WASHINGTON, D.C. — The international part of the U.S. intermodal market will be “weak” for most of 2010 because U.S. consumer spending is still too slow to generate strong growth in imported containers, said a top official of Norfolk Southern Railway.

James Squires, the carrier’s chief financial officer, told a BB&T Capital Markets conference Feb. 10 that of the major freight traffic segments for NS “we have only one market that we expect to continue to be down this year, and that’s international intermodal.”

The NS track network sprawls across the Southeast and mid-Atlantic region, and reaches into the Northeast, Midwest and Mississippi valley. NS moves international box loads from the Atlantic coast into the Midwest, and takes handoff box traffic from western railroads to consumer centers in its eastern territory.

Squires said domestic intermodal loadings for NS grew five percent in the fourth quarter, and should keep growing solidly in 2010 by drawing container and trailer loads away from all-truck highway moves.
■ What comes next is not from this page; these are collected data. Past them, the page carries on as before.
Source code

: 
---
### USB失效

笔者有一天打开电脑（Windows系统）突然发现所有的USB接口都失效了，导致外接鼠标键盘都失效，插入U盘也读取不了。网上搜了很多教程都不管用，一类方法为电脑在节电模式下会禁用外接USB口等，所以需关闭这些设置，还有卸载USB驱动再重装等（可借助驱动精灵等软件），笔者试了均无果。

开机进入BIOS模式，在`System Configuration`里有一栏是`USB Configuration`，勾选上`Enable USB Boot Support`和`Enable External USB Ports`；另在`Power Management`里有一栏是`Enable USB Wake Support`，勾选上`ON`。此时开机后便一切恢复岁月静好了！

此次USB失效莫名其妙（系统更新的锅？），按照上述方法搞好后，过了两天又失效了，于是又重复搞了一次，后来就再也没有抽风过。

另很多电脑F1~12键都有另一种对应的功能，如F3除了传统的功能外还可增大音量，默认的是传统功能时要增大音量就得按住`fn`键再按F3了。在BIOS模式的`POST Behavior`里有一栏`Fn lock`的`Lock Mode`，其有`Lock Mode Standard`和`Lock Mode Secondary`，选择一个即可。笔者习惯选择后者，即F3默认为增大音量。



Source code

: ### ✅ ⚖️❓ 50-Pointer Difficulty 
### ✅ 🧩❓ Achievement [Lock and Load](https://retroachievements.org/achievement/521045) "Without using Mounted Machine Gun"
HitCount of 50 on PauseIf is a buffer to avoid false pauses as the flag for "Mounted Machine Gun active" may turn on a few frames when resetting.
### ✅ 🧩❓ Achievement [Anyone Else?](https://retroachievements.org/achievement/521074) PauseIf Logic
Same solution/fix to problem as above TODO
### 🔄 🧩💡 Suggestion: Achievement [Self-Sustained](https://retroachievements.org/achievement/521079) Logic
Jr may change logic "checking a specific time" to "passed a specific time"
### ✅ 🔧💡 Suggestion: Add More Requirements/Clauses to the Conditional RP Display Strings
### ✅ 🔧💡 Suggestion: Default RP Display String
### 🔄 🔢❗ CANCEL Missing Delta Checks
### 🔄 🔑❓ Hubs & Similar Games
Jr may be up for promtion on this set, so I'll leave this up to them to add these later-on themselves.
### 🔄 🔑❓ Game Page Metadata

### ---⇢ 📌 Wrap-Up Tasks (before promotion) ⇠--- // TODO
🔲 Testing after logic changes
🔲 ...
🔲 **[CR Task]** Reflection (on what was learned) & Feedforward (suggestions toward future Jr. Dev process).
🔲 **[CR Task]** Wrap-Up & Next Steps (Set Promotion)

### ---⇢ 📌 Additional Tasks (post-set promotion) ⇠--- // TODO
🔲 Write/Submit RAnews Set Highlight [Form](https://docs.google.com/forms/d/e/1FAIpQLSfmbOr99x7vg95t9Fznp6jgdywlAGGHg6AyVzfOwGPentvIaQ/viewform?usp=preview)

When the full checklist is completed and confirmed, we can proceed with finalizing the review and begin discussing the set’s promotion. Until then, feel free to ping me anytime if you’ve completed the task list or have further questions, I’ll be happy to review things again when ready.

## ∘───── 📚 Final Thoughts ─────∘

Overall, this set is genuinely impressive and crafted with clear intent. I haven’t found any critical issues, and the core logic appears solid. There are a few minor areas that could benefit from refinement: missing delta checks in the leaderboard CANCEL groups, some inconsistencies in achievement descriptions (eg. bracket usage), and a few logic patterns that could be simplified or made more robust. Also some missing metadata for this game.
But he said the import-heavy international box traffic “is a market driven by the consumer and global trade patterns,” and “the international intermodal volumes are projected to be weak this year, as a result of continued weak consumer spending.”

NS’ volume in that international sector fell 30 percent for all of 2009 and 22 percent in the final quarter, said Squires. Now, “in our view it will take most of 2010 for this market to show any appreciable recovery.”